Saving a table will prove harder. Eight of us turn out for the meet-up, most with obtuse screen names that I naturally cannot place with faces one a hunky husband with a studded belt and we're stuck outside Wildsides in Thornton Park for about an hour. It's a Saturday night in Breederville, after all.
"Billy Manes," offers the studded belt as I stroll up. My column precedes (even usurps) me.
"Oh, how'd ya know?"
In fact, most of them know of my weekly tattered reverie, and are a bit reserved about revealing much. Except Schmacko, a friend of everyone I know but me, who doesn't like my column at all.
"Don't worry," he pipes. "You'll all be included in his column."
Party crasher.
Out of the corner of my eye, I recognize one of the girls, but am not sure whether it's just my dilated pupil snagging on an eyelash. Turns out, oddly, that my memory serves me correctly. It's Sasha. Sasha and I go way back, actually, to when I used to shave my soul in Tallahassee. In another life, when I was prostituting myself for CD singles at record shows, Sasha was my main competition, always pre-reserving the latest Japanese obi-stripped picture disc of Nick Rhodes farting, before I could even scratch my wallet for monetary dust. Hell, I even worked at the record shows. In short, I hated her.
"Omigod! I knew it was you!" stealing my (sound of) thunder, then turning to the rest of the tribe. "In Atlanta, in '93, Billy saved my life. I had really bad seats, and he let me come up to the front with him!"
I did? OK.
Anyway, the dinner goes really well. It turns out that all of these people are of sufficient mental capacity to conceal their insanity, and surely in the name of the love of Duran Duran we are able to connect with each other like longtime friends.

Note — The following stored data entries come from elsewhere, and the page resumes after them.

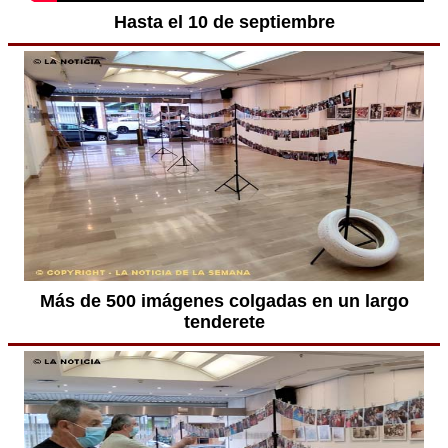
Hasta el 10 de septiembre
Más de 500 imágenes colgadas en un largo
tenderete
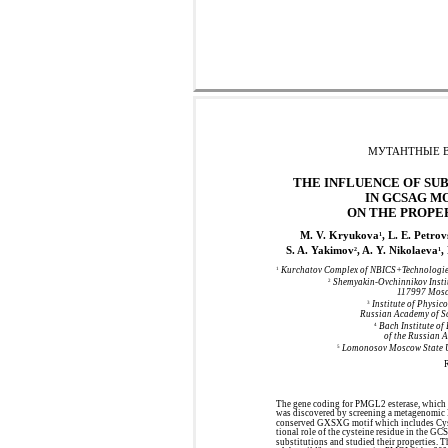
МУТАНТНЫЕ В
THE INFLUENCE OF SUB
IN GCSAG M
ON THE PROPE
M. V. Kryukova
, L. E. Petro
1
S. A. Yakimov
, A. Y. Nikolaeva
,
2
1
Kurchatov Complex of NBICS+Technologies
1
Shemyakin-Ovchinnikov Instit
2
117997 Mosc
Institute of Physic
3
Russian Academy of S
Bach Institute of
4
of the Russian 
Lomonosov Moscow State Un
5
The gene coding for PMGL2 esterase, which 
was discovered by screening a metagenomic D
conserved GXSXG motif which includes Cys173 
tional role of the cysteine residue in the
substitutions and studied their properties. T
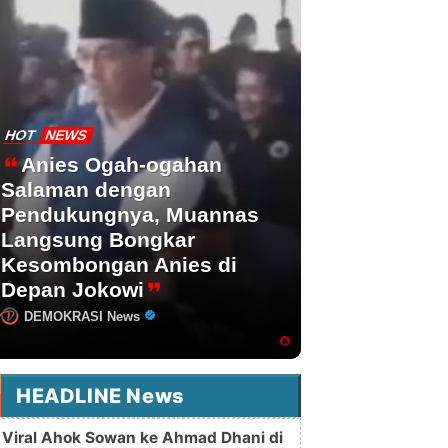
HOT
NEWS
Anies Ogah-ogahan
Salaman dengan
Pendukungnya, Muannas
Langsung Bongkar
Kesombongan Anies di
Depan Jokowi
DEMOKRASI News
HEADLINE News
Viral Ahok Sowan ke Ahmad Dhani di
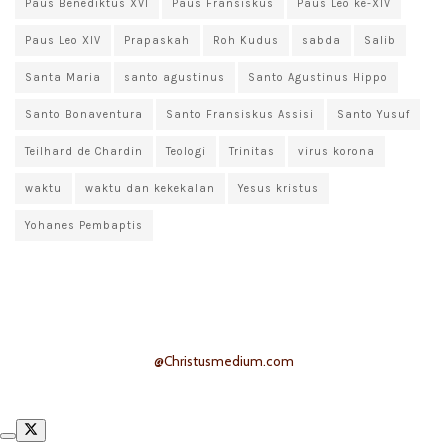
Paus Benediktus XVI
Paus Fransiskus
Paus Leo ke-XIV
Paus Leo XIV
Prapaskah
Roh Kudus
sabda
Salib
Santa Maria
santo agustinus
Santo Agustinus Hippo
Santo Bonaventura
Santo Fransiskus Assisi
Santo Yusuf
Teilhard de Chardin
Teologi
Trinitas
virus korona
waktu
waktu dan kekekalan
Yesus kristus
Yohanes Pembaptis
@Christusmedium.com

Relatively few inside jokes sputter and bounce, while a general conviviality gains its requisite momentum. You know, the reflex, what a game.
"You interviewed Simon?" digs Sasha, implying that she could make his chicken curl before I could.
"Yeah, I had him," I uncharacteristically embellish the truth.
And then we kill each other. Well, not really. But Sasha does receive an actual full-length chicken bone in her penne pasta, and the whole evening seems to come to a stop because of it. A bone in the flute, as they say, and then it's over. Shanna, the waitress, can't figure out how to compile separate receipts, and the world seems more stupid for it, and I ought to throw in my (ragged) tiger towel and go home.
But I don't.
The group decides to reconvene at the Independent Bar, presumably to pay witness to my downfall, because that's where I typically crash, then burn. There's only so long you can hold this projected elation up before you're aching for a drink-too-strong and a Depeche Mode song. There, the studded belt will force a Mind Eraser shot upon me in spite of my arms a-twisted, and from there the deal is sealed.
A girl comes running up to me with a T-shirt and a ballpoint pen, and I'm hoping she's intending some sort of MacGyver homicide. Instead, it's odd praise.
"My boyfriend would be too scared say this, but he loves you. We came in here because we saw you outside. Will you sign this shirt for him?"
"Well, I don't usually sign autographs," I Nick Rhodes. "Mostly because usually nobody asks."
And then I do, for the first time in my life. Sadly, it's the last step at the end of my cliff. By the time my friend Jennifer pops in for her usual den-mothering, I'm out of my gourd, blathering about the falsehood of my being and the election. I'm blue in a red state.
"You need to go home," she snips my line.
I do. But I'll be flying in second class, thank you.